* [Information shown]
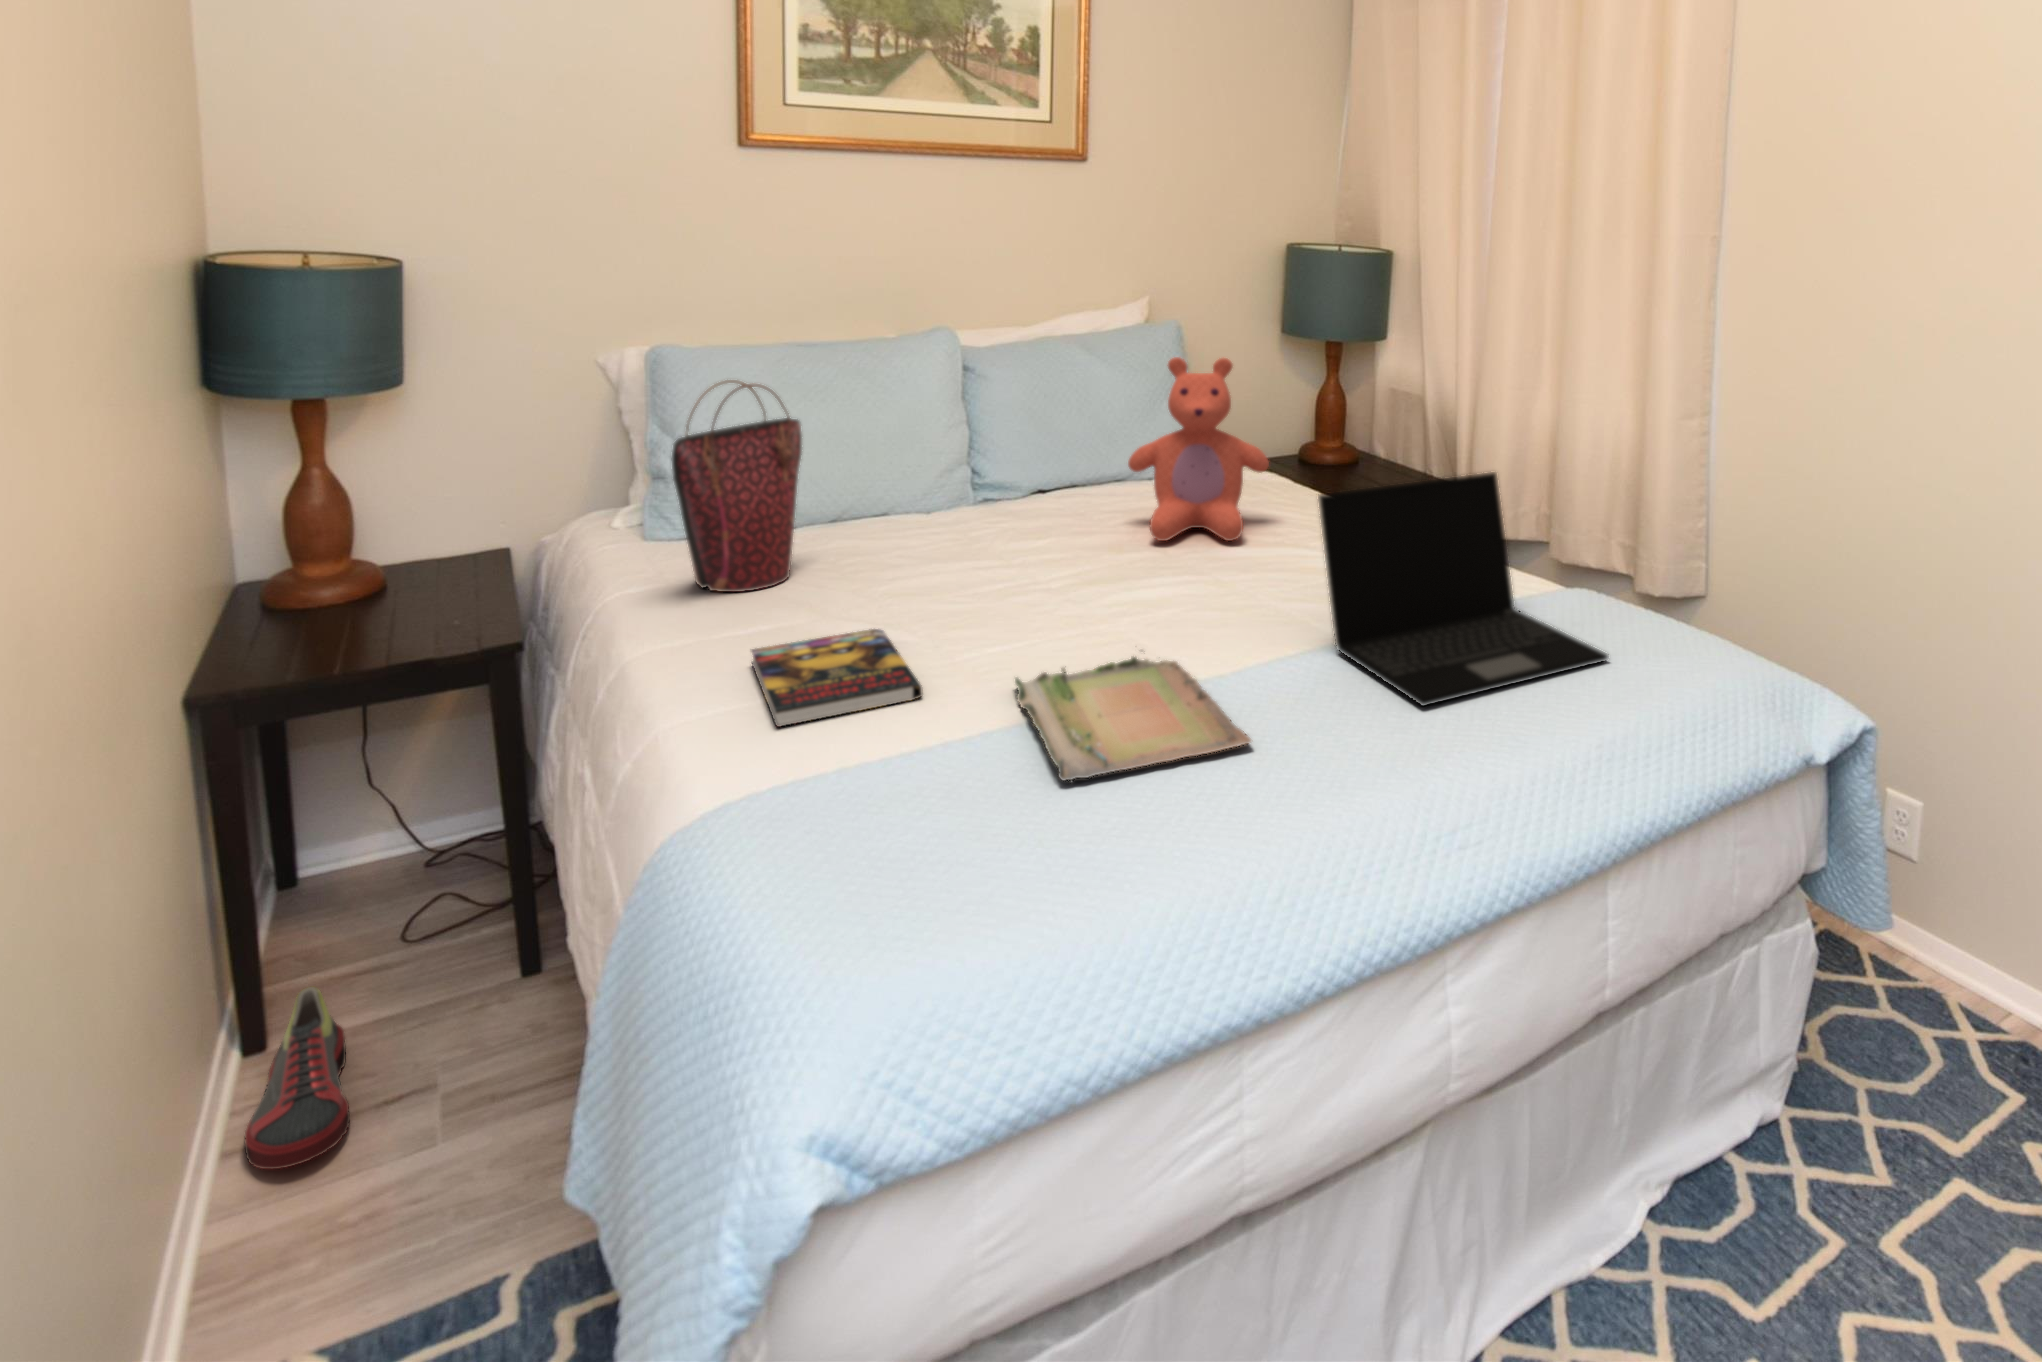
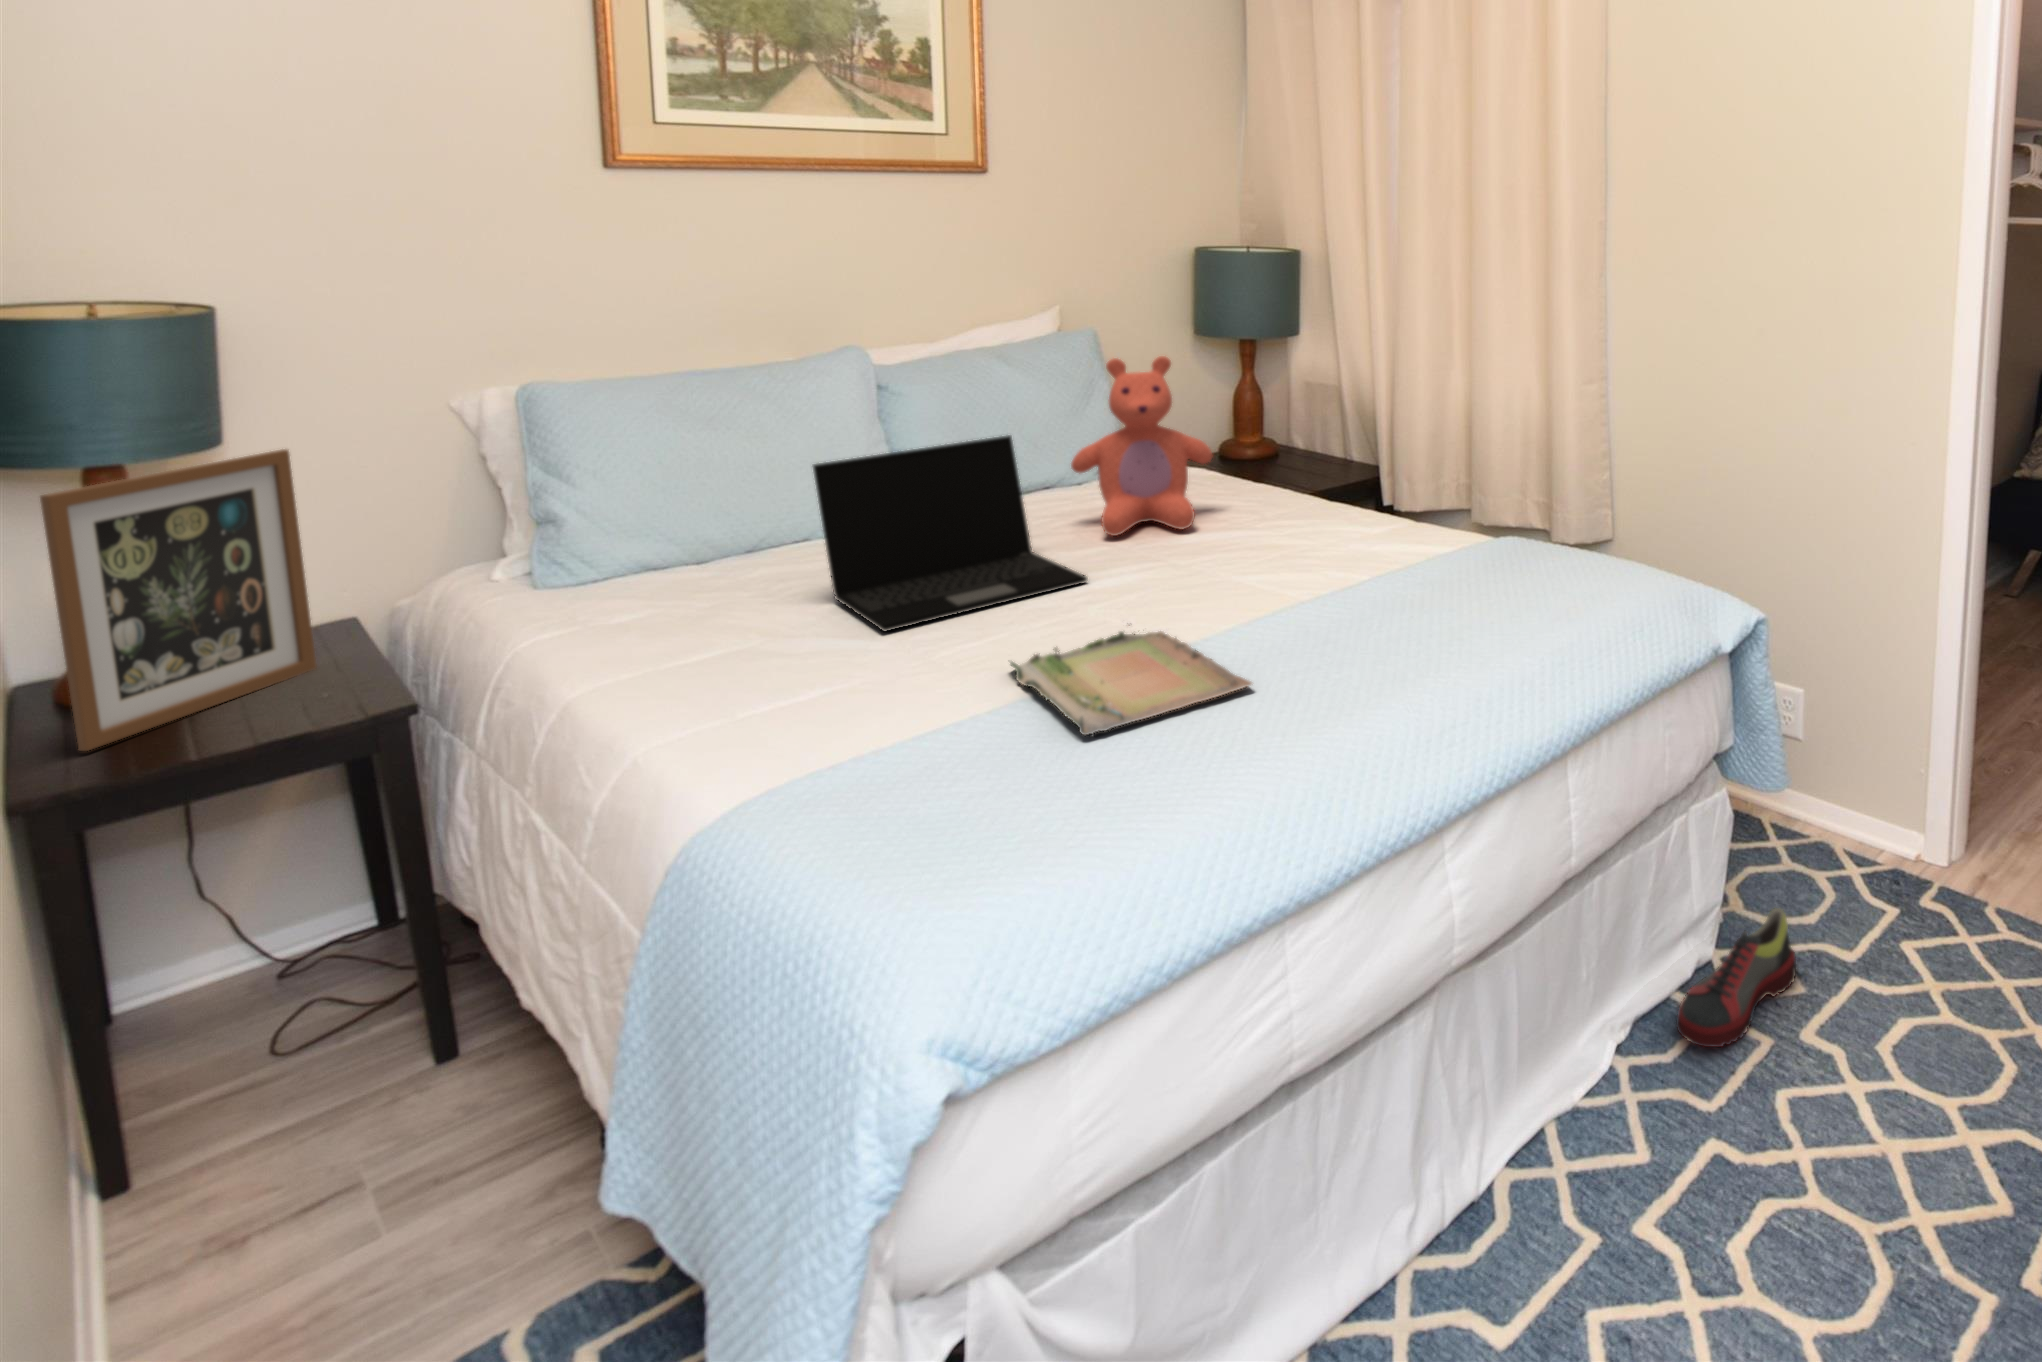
handbag: present [672,380,802,592] -> none [591,408,728,627]
picture frame: none [242,393,463,652] -> present [40,449,316,751]
laptop: present [1318,472,1609,706] -> present [813,435,1087,631]
book: present [752,629,923,727] -> none [719,638,917,732]
shoe: present [245,987,350,1169] -> present [1676,908,1796,1047]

* [Task objective]
Out of the preceding entries, pull every line containing the string "none".

* [Task solution]
handbag: present [672,380,802,592] -> none [591,408,728,627]
picture frame: none [242,393,463,652] -> present [40,449,316,751]
book: present [752,629,923,727] -> none [719,638,917,732]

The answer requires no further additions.